I would like to end this piece with a story that inspired me, also stated in another one of my blog entries. It’s about a husband who was a guest in our small group and I was conducting a Bible study on Hezekiah. He opened up about how he had a “girl best friend” since college, and that his wife had expressed feelings of jealousy, even if he had in his heart, no feelings of attraction towards said friend and was deemed “harmless”. He couldn’t find it in his heart to let go of this friend, and the wisdom of maturity is shown in his reaction: he sought the advice of a church elder who thenasked him a simple question on the matter: “Who is more important to you? Your wife or your friend?” He felt the pangs of the realization that letting go was the right decision – for it was accompanied by a conviction in him by the Spirit overcame him, he made the right decision and did not hesitate to let the friend go. Was this a demonstration of immaturity on the part of his wife who became jealous? That’s how the world thinks – and would ask questions such as “How possessive of her!” or “Doesn’t she trust her husband?” The truth is that the bigger picture was that it was a demonstration of maturity on the part of the man, amid the supposed “wisdom” of the world that has a soaring rate of divorce among married couples.
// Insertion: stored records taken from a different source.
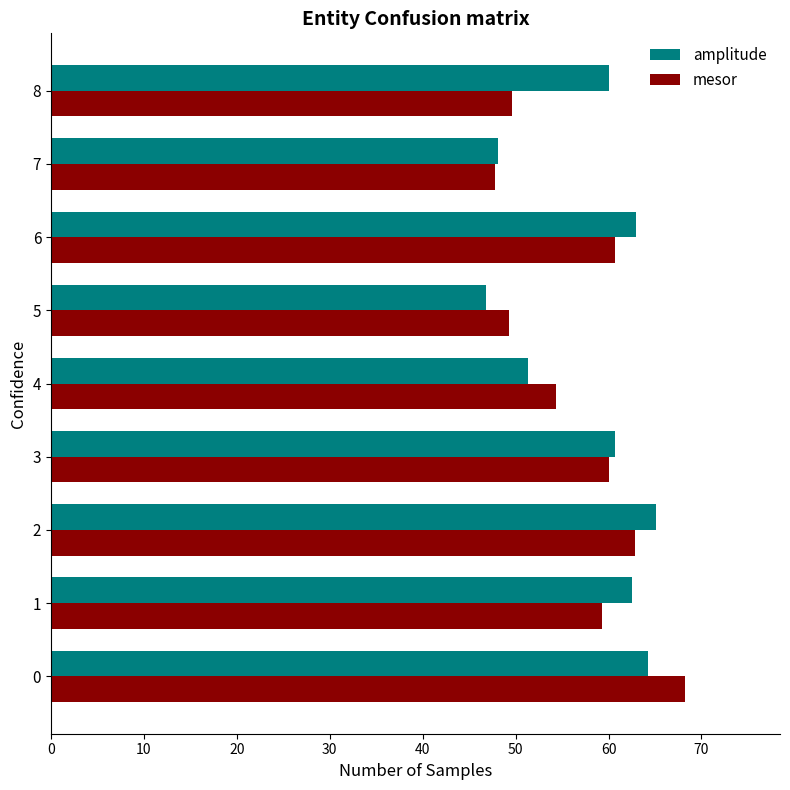

What is the difference between the maximum and minimum values in the amplitude series?

18.3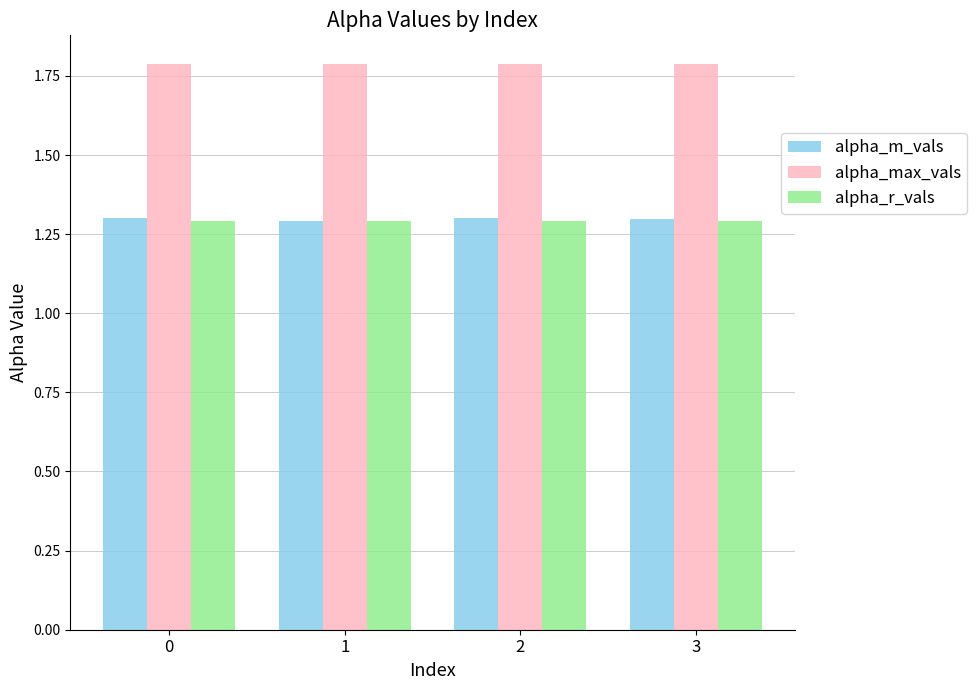

Is it true that alpha_m_vals equals 1.3 at 3?

True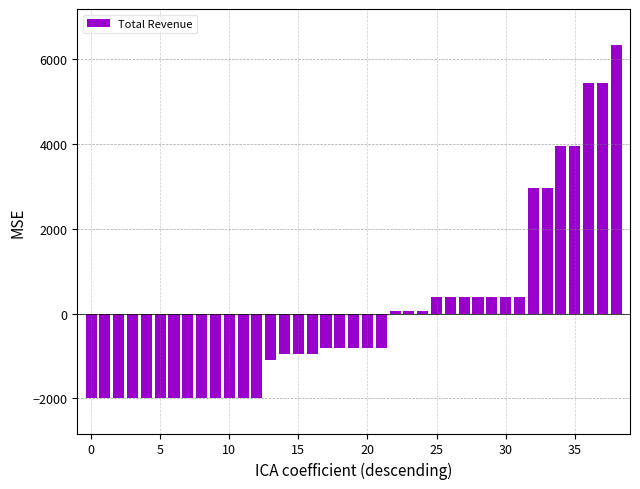

What is the difference between the maximum and minimum values?

8330.0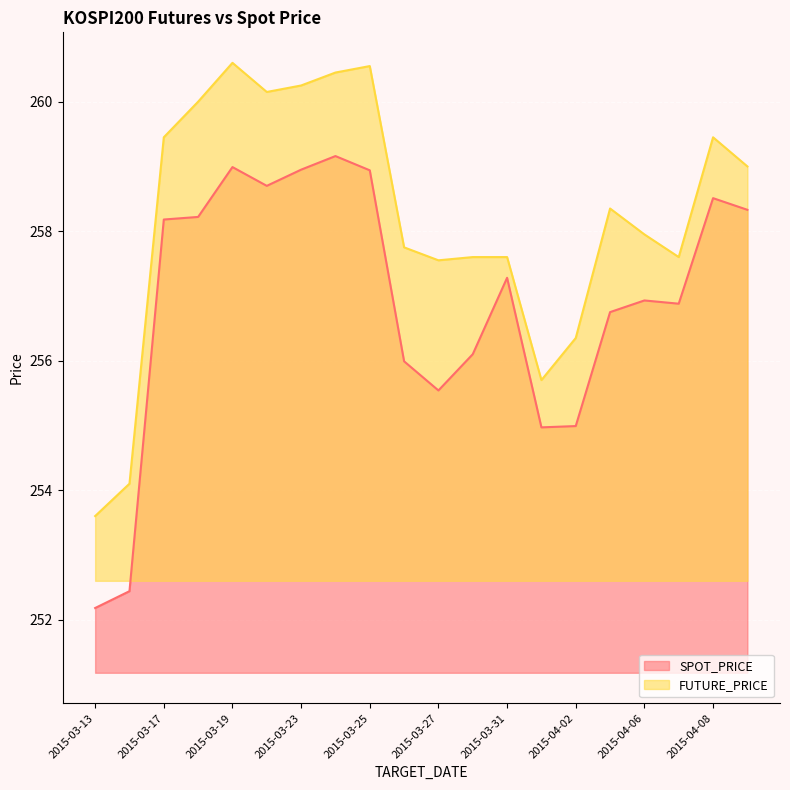

Where is the first local minimum for FUTURE_PRICE?

2015-03-20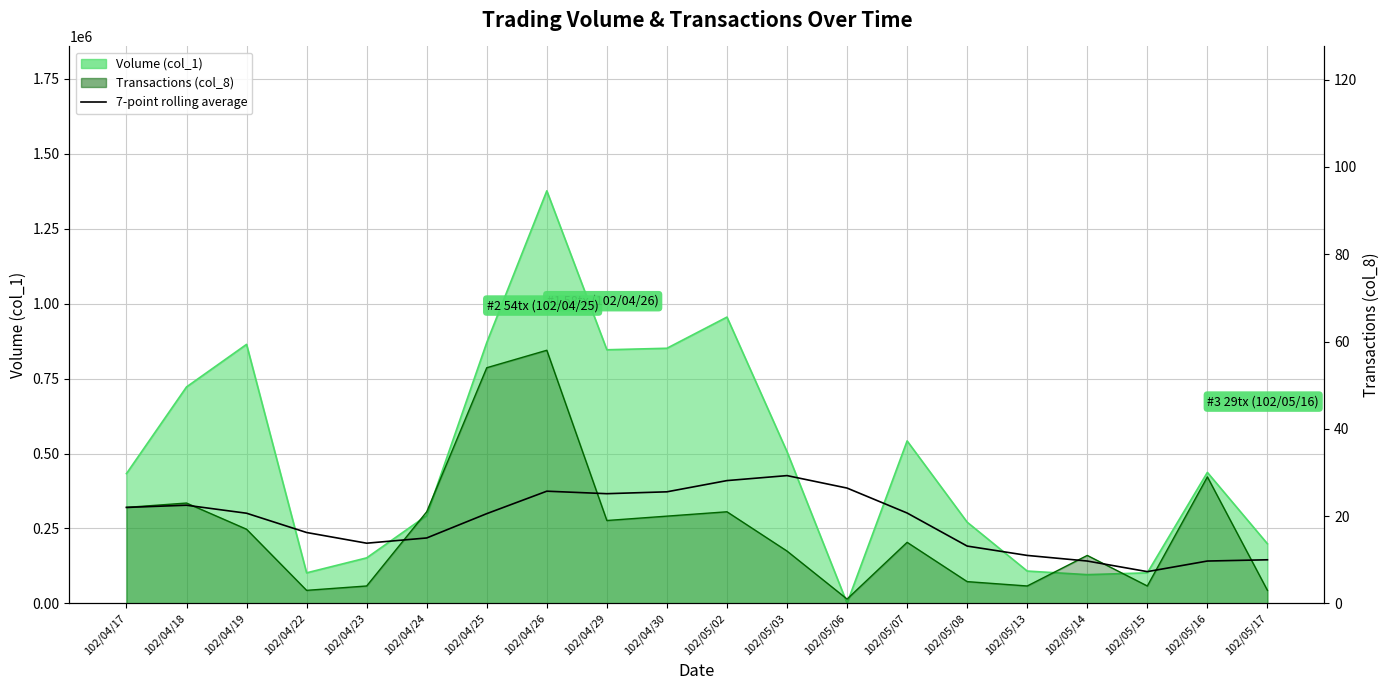

What is the average value?

18.6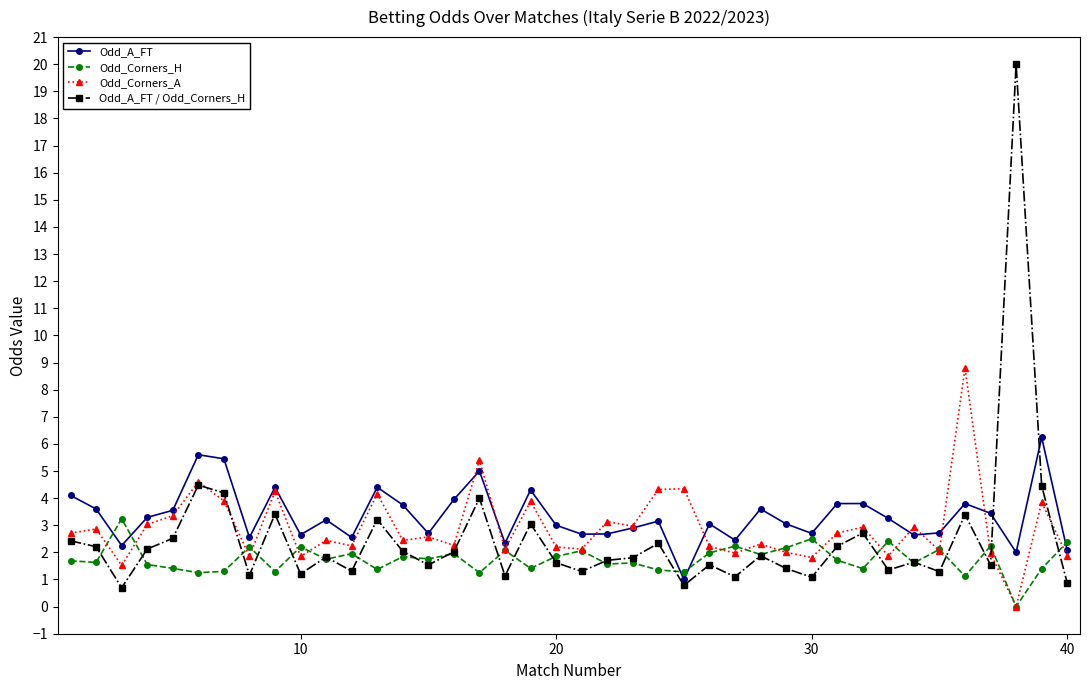

Which series has the largest range (max minus min)?

Odd_A_FT / Odd_Corners_H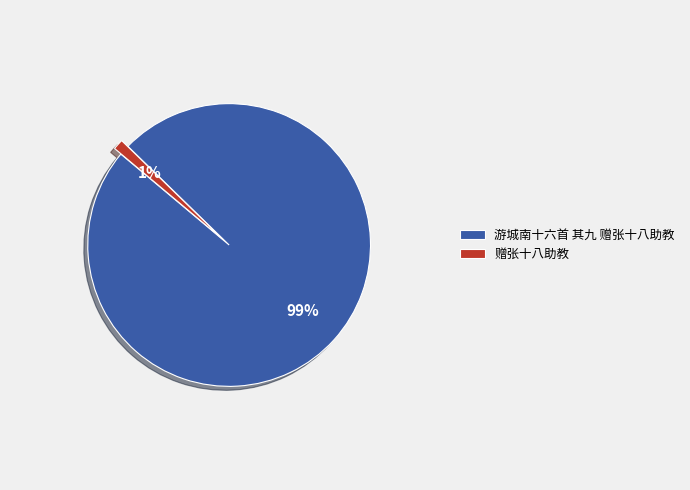

Between 赠张十八助教 and 游城南十六首 其九 赠张十八助教, which is larger?

游城南十六首 其九 赠张十八助教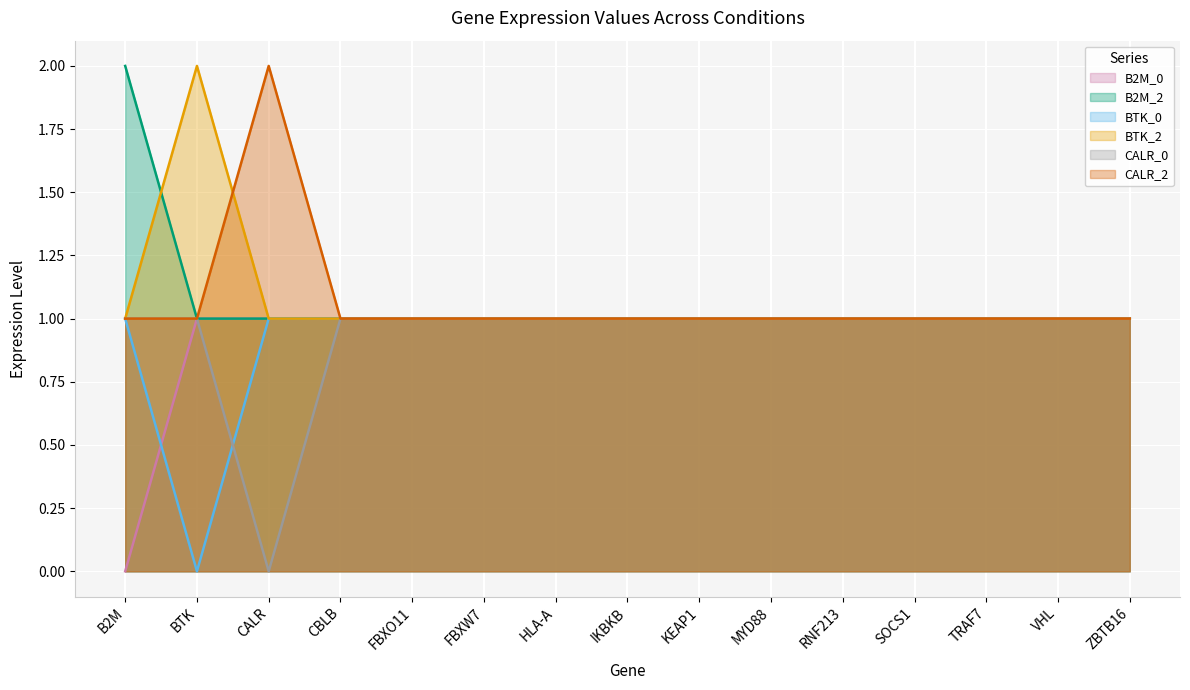

How many values in the BTK_2 series exceed 1?

1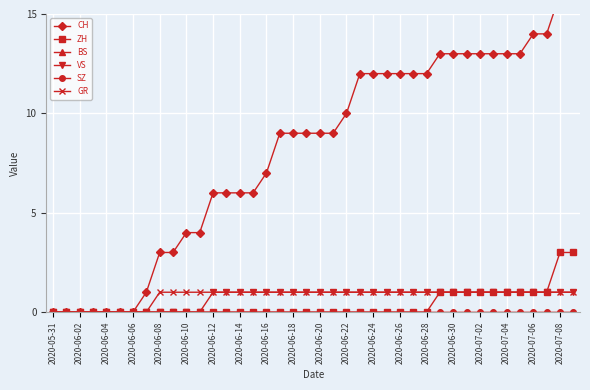

At which label does VS reach its minimum?

2020-05-31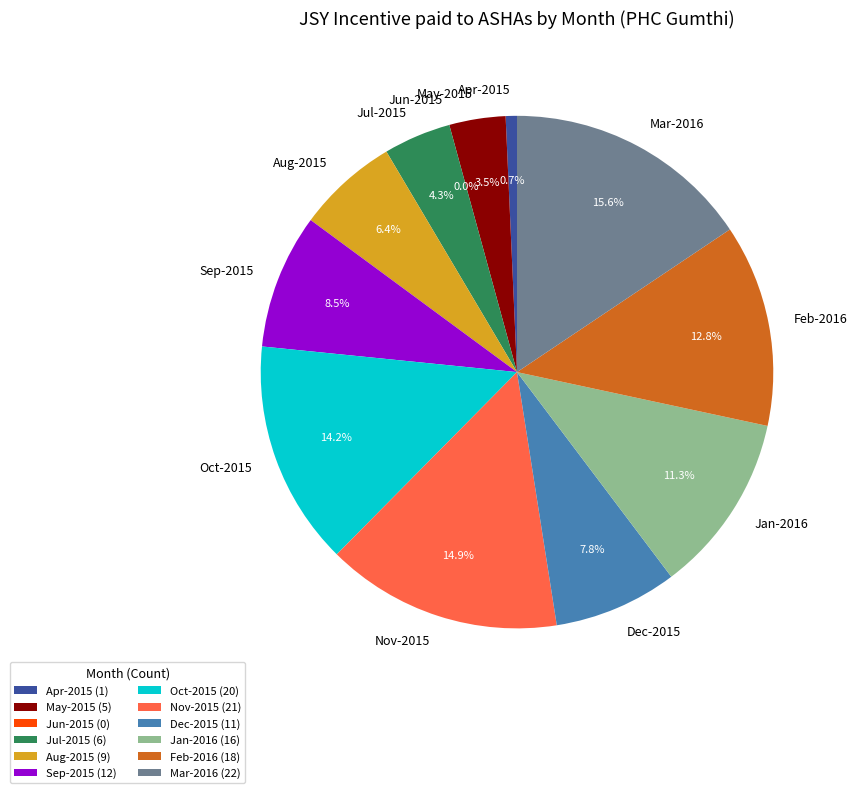

To the nearest percent, what is the difference between the largest and smallest slice percentages?

16%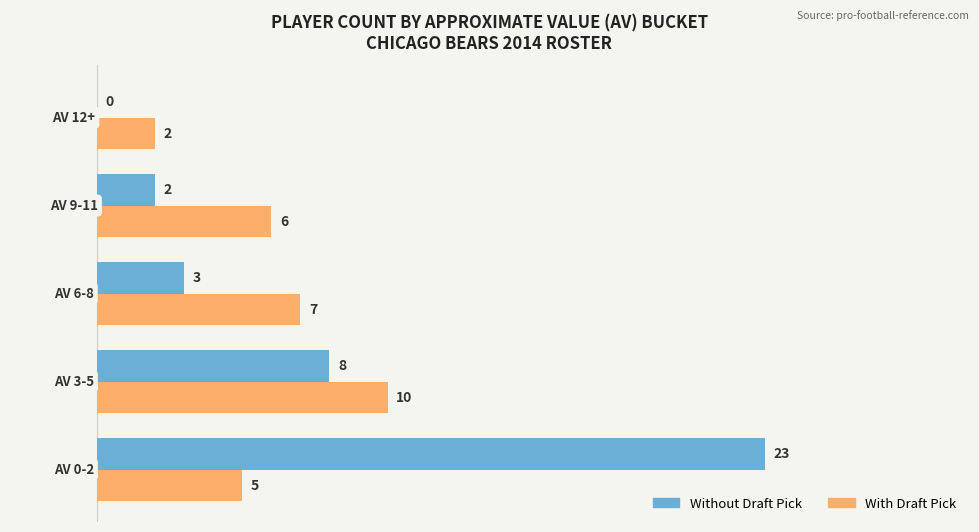

Which series has the largest total across all categories?

Without Draft Pick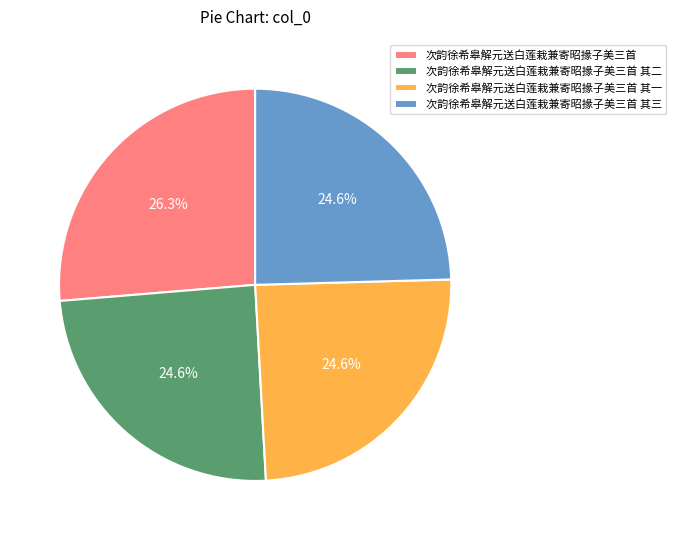

How many slices are in this pie chart?

4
I am sure she respected him even more for his capacity to submit himself to God’s word, and that’s an awesome reward most men of the world don’t get anymore. In the process, he adhered to the practice of respecting that as he owns his wife’s body, so does she his own body, and that if he loved his own body he would love his wife’s (Portions of Ephesians 5 in paraphrase). Was he perfect then? No, otherwise he would have readily concurred to the wife’s request. Was she perfect as well? Probably not! But he showed maturity by ultimately turning away from his own pride, a pride that was tempered by the world and turned towards one of God’s commands to be the best husband he could be.
A mature Christian is an imperfect human being who submits humbly & readily to the perfect righteousness of God.